All of you phat-pants wearin’, Korn shuckin’ teen-somethings surely must get tired of us old folks yammering about the good old days, and dismissing your fave raves as second rate Alice Coopers (M. Manson) or saying we’ve heard it all before. Just so happens, we heard it all before – and it was better way back when. Take the MC5, for example. Five hairy guys from the Motor City – that’s Detroit, for all of you who don’t remember when we made cars in this country – played the loudest, fastest, and the coolest rock and roll during “the summer of love” and didn’t get even a wet kiss from the listeners of the day. Wayne Kramer and Fred “Sonic” Smith cranked out 110 db’s of pure punk fury with their twin guitars. Their greatest album, Kick Out the Jams , was recorded live, and sounds like hell unleashed. The title cut’s opening salvo, “kick out the jams, motherfuckers!,” got the band booted from display in a department store chain in their hometown, and set the stage for the MC5 vs. the world.
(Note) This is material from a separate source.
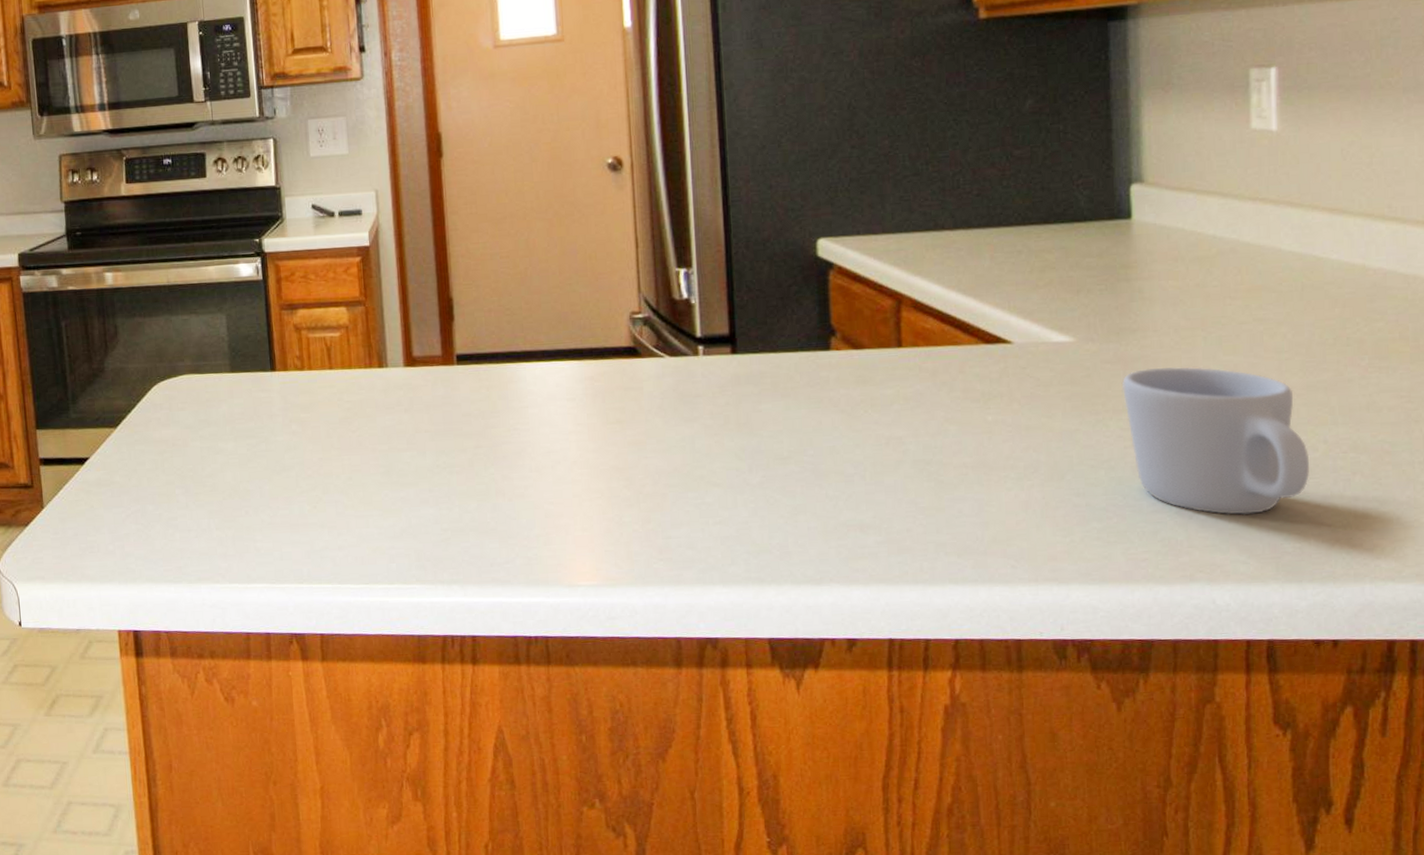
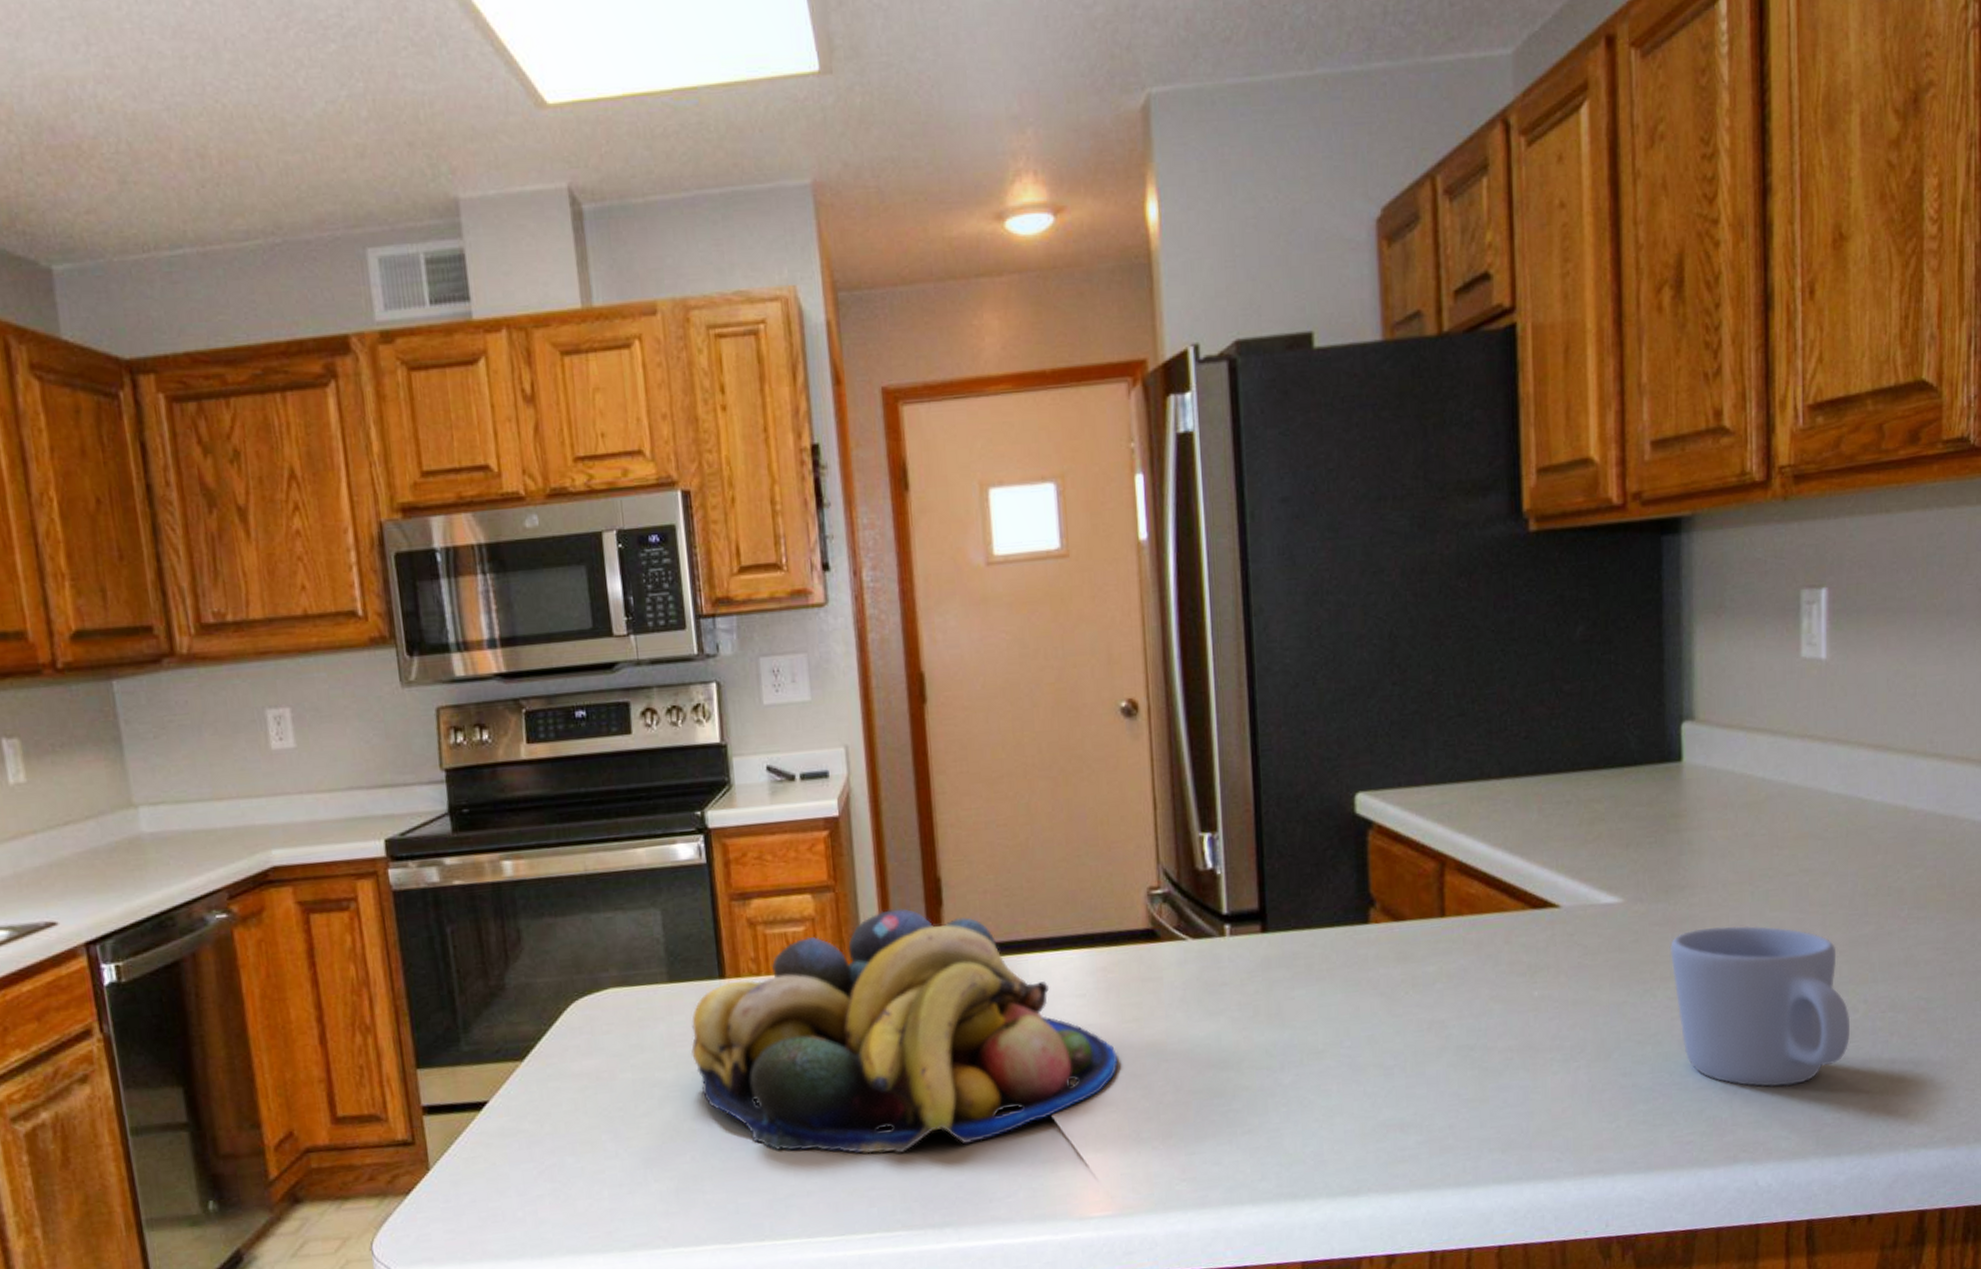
fruit bowl: none [247,321,603,521] -> present [691,908,1118,1154]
Without the band’s knowledge, “motherfuckers” became “brothers and sisters,” which, while in the same family ain’t the same, as we all know. They never really recovered. A less than exciting second album, Back in the USA (produced by future Boss-hack Jon Landau) sounded quiet and grasped for radio acceptance. It didn’t work. Finally, 1971’s High Time married the group’s primal guitar slam with the free-jazz passion (Coltrane, Sun Ra) that the group embraced. It was a masterwork, but between low sales, drug problems, and police crackdowns (manager John Sinclair got busted for two joints and got sent to the big house), the band faded away.
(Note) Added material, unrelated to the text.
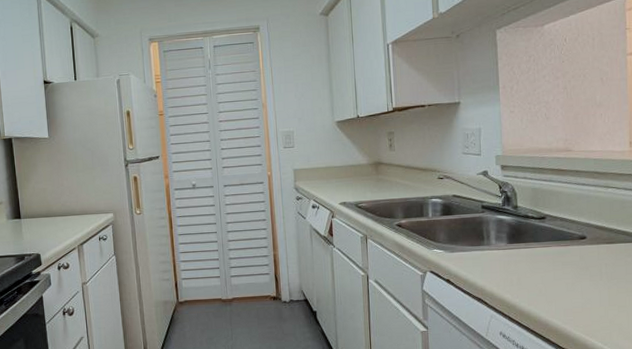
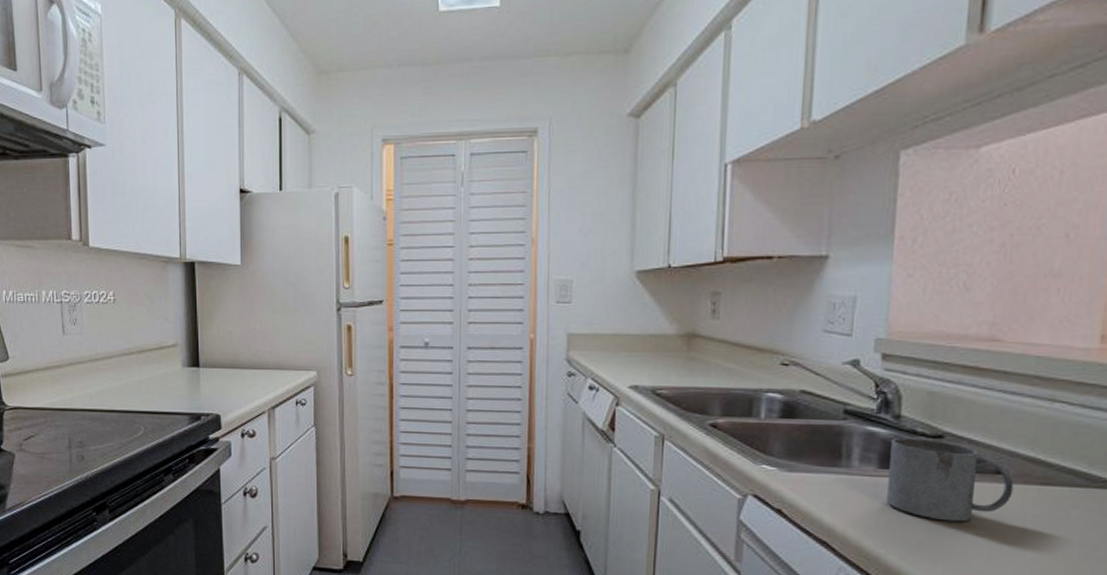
mug: none [514,220,592,275] -> present [887,437,1014,522]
Recent years have brought a resurgence of interest in the group. Wayne Kramer has released several excellent solo records on Epitaph, and with the release of this collection of the 5’s greatest moments, this seminal punk/garage/jazz/rock band might get the props they’re due. The Big Bang goes from early, hard-to-find singles (that rock) to a smattering of cuts from the bands three albums. Anyone who hasn’t heard “Rocket Reducer No. 62 (Rama Lama Fa Fa Fa)” or “Ramblin’ Rose” from the first album just hasn’t lived. “Sister Anne” and “Miss X” from High Time are incredible – Kramer and Smith play together as well, and as furiously, as any two guitarists ever have, and Rob Tyner’s vocals are a growling, shouting ode to life. A live “Thunder Express” finishes the set off, recorded in France near the end of the band’s tenure. They didn’t go out quietly.

The MC5, like city-mates Iggy and the Stooges, probably will never be in the rock and roll hall of fame. Thank god. Reserve space in that hallowed hall of shame for hacks like the Eagles or Limp Korn. True rock and roll needs no validation – it’s in the grooves. Kick out the jams, motherfuckers!